BATON ROUGE, La. (BP) – Age verification laws written to protect minors from adult content have driven pornography hotbed Pornhub and other websites out of service in at least four states.
Rather than comply with laws that carry penalties for violators, Pornhub and other websites owned by its parent company MindGeek have discontinued service in Arkansas, Mississippi, Utah and Virginia, according to several news reports. Under the new laws, users must be at least 18.
Southern Baptist ethicist Jason Thacker said the developments are evidence that Pornhub is not concerned with the welfare of minors.
“Pornhub and other leading adult sites that choose not to comply with these state measures are revealing that they are not as interested in ways of protecting children as they are their own bottom line,” said Thacker, a research fellow and director of the Research Institute at the Ethics & Religious Liberty Commission, and assistant professor of philosophy and ethics at Boyce College and Southern Baptist Theological Seminary.
“Their decisions are having unintended, yet fortunate consequences,” Thacker said, “as they are actually protecting all people from this dehumanizing plague on our society in these states.”
When users of all ages in the four states visit the site, they are met with a message explaining their blocked access due to age verification laws, the Washington Examiner reported.
Among other states, Pornhub is still accessible in Louisiana, where the nation’s first age verification law became effective in January, and in Texas and Montana, where laws take effect in September and January, 2024, respectively, according to information including tracking from the Free Speech Coalition.
Age verification laws are useful tools in fighting pornography despite “significant personal privacy risks” that can be associated with age verification technologies, Thacker said.

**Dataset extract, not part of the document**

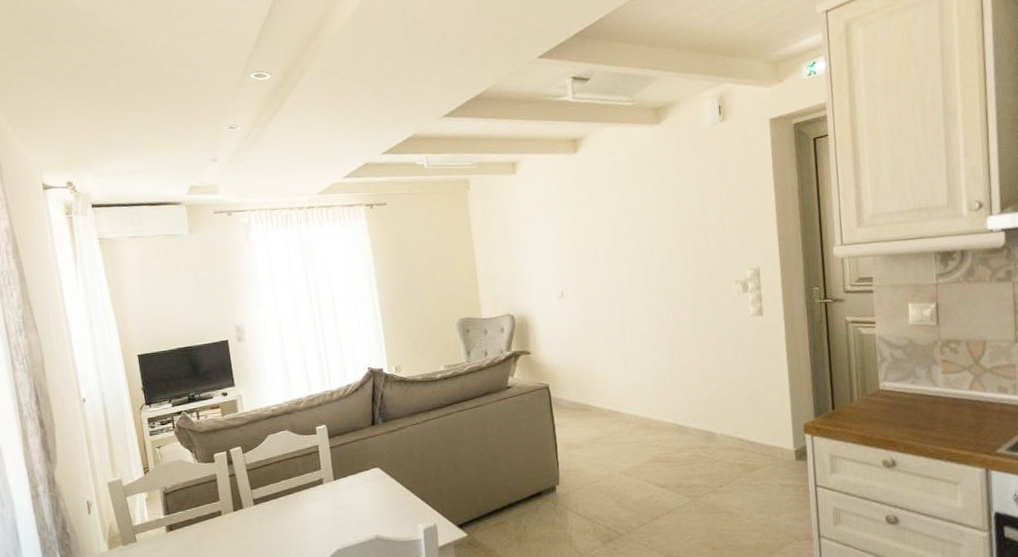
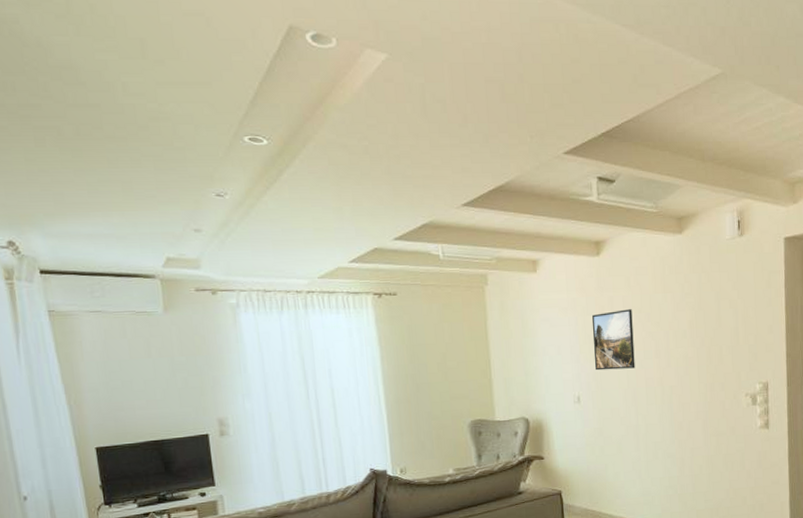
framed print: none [572,203,618,265] -> present [591,309,635,371]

“These laws are common-sense measures that seek to protect children and teens from so much of the sexually explicit material available on the internet today,” Thacker said. “Christians should welcome creative solutions that protect children and teens from this dehumanizing industry.”
He said more needs to be done to protect minors and adults from pornography.
“We need solutions that not only bar access by certain age groups but also empower all people – including parents and guardians of children and teens – with the tools needed to cultivate godly wisdom and discernment,” Thacker said. “There is no fail-safe way to keep this material entirely off the screens of our children and teens, but many of these measures are a good first step.”
Louisiana led the way in age verification laws, passing its law in 2022 to impact sites where at least a third of their content is considered harmful to minors. The law requires “reasonable age verification methods” be employed, and requires that no personal information other than the user’s age be stored after verification.
“Due to advances in technology, the universal availability of the internet, and limited age verification requirements, minors are exposed to pornography earlier in age,” according to Louisiana House Bill 142 that proposed the law. Legislators nearly unanimously said pornography contributes to the hyper sexualization of teens and prepubescent children and may spur low self-esteem, body image disorders, problematic sexual activity at younger ages, risky sexual behavior among adolescents, impaired brain development and functioning, and emotional and medical illnesses, among other concerns.
The National Center on Sexual Exploitation (NCOSE), among many accusing Pornhub of sexual exploitation, welcomed the laws. In its advocacy against Pornhub, NCOSE points to a 2022 class action lawsuit accusing Pornhub of sexual exploitation.
“In what is now the fifth civil lawsuit filed against Pornhub across the world, a woman has sued Pornhub for videos uploaded without her consent. This is yet more evidence of Pornhub’s profiting from the abuse and blatant disregard of women,” NCOSE CEO Dawn Hawkins said in continuing to push the U.S. Department of Justice to investigate the site. “Pornhub continues to profit from videos and images of child sexual abuse, sex trafficking, rape, sexual assault, nonconsensual, racist and incestuous content and must be held to account.”
Pornhub describes itself as “one of the most prolific adult websites, averaging over 100 billion video views a year. That’s about 12.5 porn videos per person on earth.”
(EDITOR’S NOTE – Diana Chandler is Baptist Press’ senior writer.)